To-do list
1. Reproduce the court decision word for word, starting with "LORRAINE P. POWLIS, Plaintiff, v." and going on through "R. Higgitt, J.S.C.".
2. For each statement, say yes or no depending on whether it agrees with the court decision, and quote the words of the decision that settle it. (a) The plaintiff appeared for deposition on August 12, 2019. (b) Defendant Agyeman's motion for leave to reargue was granted in full. (c) Defendant Agyeman is the last-named defendant.

SUPREME COURT OF THE STATE OF NEW YORK COUNTY OF BRONX: IA PART 14
Jun 10, 2020
2020 N.Y. Slip Op. 32488 (N.Y. Sup. Ct. 2020)

Opinion

Index No. 28921/2018E

06-10-2020

LORRAINE P. POWLIS, Plaintiff, v. ISSAC AGYEMAN, TAN YUEO WU CIYUN and DANIEL AU, Defendants.


NYSCEF DOC. NO. 88 DECISION AND ORDER Present: John R. Higgitt, J.S.C.

Upon defendant Agyeman's May 4, 2020 notice of motion and the affirmation, affidavit and exhibits submitted in support thereof; the May 29, 2020 affirmation in opposition of defendants Tan Yueo Wu Ciyun and Daniel Au ("the Au defendants") and the exhibits submitted therewith; and due deliberation; defendant Agyeman's motion for leave to reargue the Au defendants' motion seeking an order precluding defendant Agyeman from offering any evidence in this matter and striking said defendant's answer, deemed one seeking leave to reargue the January 31, 2020 decision and order of the undersigned striking defendant Agyeman's answer, is granted in part.

The Au defendants' prior motion sought an order striking defendant Agyeman's answer for his failure to appear for deposition. Defendant Agyeman's appearance at a deposition is required by the March 1, 2019 preliminary conference order, the April 26, 2019 compliance conference order, and the July 19, 2019 and November 8, 2019 status conference orders. Plaintiff appeared for deposition on August 12, 2019.

Defendant Agyeman asserts that the Au defendants had unclean hands when they moved to strike defendant Agyeman's answer because they had not yet appeared for deposition. Defendant Agyeman, however, is the first-named defendant, and has not demonstrated special circumstances or that the Au defendants engaged in such dilatory conduct so as to deprive them of their priority of deposition (see Bennett v Riverbay Corp., 40 AD3d 319 [1st Dept 2007]; see also Koch v Sheresky, Aronson & Mayefsky LLP, 33 Misc 3d 1228[A], 2011 NY Slip Op 52149[U] [Sup Ct, N.Y. County 2011]).

[Entries taken from a collection]
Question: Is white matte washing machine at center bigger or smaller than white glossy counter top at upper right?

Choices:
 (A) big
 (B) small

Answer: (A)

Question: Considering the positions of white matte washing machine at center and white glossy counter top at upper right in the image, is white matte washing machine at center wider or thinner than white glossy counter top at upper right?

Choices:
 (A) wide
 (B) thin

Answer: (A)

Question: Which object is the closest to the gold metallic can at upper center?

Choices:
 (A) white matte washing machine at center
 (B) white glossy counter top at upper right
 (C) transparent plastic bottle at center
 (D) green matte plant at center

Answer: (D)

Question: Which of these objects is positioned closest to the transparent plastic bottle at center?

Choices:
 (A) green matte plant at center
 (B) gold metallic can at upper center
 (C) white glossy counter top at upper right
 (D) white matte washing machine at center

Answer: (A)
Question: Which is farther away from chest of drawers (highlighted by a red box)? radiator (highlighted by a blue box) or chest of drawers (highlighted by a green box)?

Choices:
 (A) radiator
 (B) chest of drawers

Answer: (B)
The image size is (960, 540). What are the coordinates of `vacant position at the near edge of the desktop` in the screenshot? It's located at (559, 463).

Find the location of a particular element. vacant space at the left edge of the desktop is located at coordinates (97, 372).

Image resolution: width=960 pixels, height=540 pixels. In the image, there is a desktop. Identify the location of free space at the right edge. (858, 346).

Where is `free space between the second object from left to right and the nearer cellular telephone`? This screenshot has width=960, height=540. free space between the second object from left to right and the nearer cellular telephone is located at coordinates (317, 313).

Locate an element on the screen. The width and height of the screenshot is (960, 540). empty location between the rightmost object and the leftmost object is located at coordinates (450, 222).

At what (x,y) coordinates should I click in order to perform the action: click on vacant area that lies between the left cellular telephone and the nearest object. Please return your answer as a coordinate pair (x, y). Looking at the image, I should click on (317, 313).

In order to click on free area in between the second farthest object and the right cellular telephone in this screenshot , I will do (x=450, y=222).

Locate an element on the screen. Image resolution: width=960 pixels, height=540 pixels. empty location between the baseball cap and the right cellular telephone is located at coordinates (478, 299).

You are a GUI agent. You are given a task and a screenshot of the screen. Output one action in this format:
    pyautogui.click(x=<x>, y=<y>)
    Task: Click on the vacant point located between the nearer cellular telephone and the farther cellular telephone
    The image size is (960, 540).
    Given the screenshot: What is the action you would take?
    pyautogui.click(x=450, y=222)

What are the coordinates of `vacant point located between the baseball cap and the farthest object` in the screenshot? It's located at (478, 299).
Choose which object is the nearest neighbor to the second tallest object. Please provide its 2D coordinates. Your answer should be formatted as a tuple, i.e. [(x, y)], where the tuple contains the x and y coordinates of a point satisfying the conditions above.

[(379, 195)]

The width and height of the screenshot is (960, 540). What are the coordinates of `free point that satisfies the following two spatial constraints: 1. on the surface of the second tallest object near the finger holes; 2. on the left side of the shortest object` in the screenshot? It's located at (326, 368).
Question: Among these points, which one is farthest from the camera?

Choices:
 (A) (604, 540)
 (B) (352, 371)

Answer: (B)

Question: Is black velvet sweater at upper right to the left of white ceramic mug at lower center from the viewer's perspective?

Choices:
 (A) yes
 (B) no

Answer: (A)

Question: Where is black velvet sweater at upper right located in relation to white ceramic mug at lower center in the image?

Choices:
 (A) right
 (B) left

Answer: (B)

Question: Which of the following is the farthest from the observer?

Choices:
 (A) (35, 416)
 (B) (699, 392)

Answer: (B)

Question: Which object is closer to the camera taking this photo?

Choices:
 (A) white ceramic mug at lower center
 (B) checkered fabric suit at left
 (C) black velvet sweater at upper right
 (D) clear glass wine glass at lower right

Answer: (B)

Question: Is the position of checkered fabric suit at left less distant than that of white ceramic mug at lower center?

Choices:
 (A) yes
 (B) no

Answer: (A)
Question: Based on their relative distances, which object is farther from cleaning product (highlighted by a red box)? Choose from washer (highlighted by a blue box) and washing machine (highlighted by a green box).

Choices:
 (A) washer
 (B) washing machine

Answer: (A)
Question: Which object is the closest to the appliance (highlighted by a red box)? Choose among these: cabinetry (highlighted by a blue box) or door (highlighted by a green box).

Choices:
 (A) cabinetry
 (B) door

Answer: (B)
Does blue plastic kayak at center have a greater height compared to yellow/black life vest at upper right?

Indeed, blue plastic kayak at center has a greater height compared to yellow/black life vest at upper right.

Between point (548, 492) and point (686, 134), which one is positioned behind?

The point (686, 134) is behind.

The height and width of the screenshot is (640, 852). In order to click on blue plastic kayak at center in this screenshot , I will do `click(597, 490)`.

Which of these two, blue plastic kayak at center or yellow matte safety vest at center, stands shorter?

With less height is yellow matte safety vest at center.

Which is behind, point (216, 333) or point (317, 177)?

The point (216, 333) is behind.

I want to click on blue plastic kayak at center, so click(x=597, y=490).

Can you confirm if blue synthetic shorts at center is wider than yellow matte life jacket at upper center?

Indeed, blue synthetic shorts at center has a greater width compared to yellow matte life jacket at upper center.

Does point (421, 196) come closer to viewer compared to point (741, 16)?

Answers to the tasks
1.
LORRAINE P. POWLIS, Plaintiff, v. ISSAC AGYEMAN, TAN YUEO WU CIYUN and DANIEL AU, Defendants.


NYSCEF DOC. NO. 88 DECISION AND ORDER Present: John R. Higgitt, J.S.C.

2.
(a) Yes: "Plaintiff appeared for deposition on August 12, 2019."
(b) No: "is granted in part."
(c) No: "Defendant Agyeman, however, is the first-named defendant"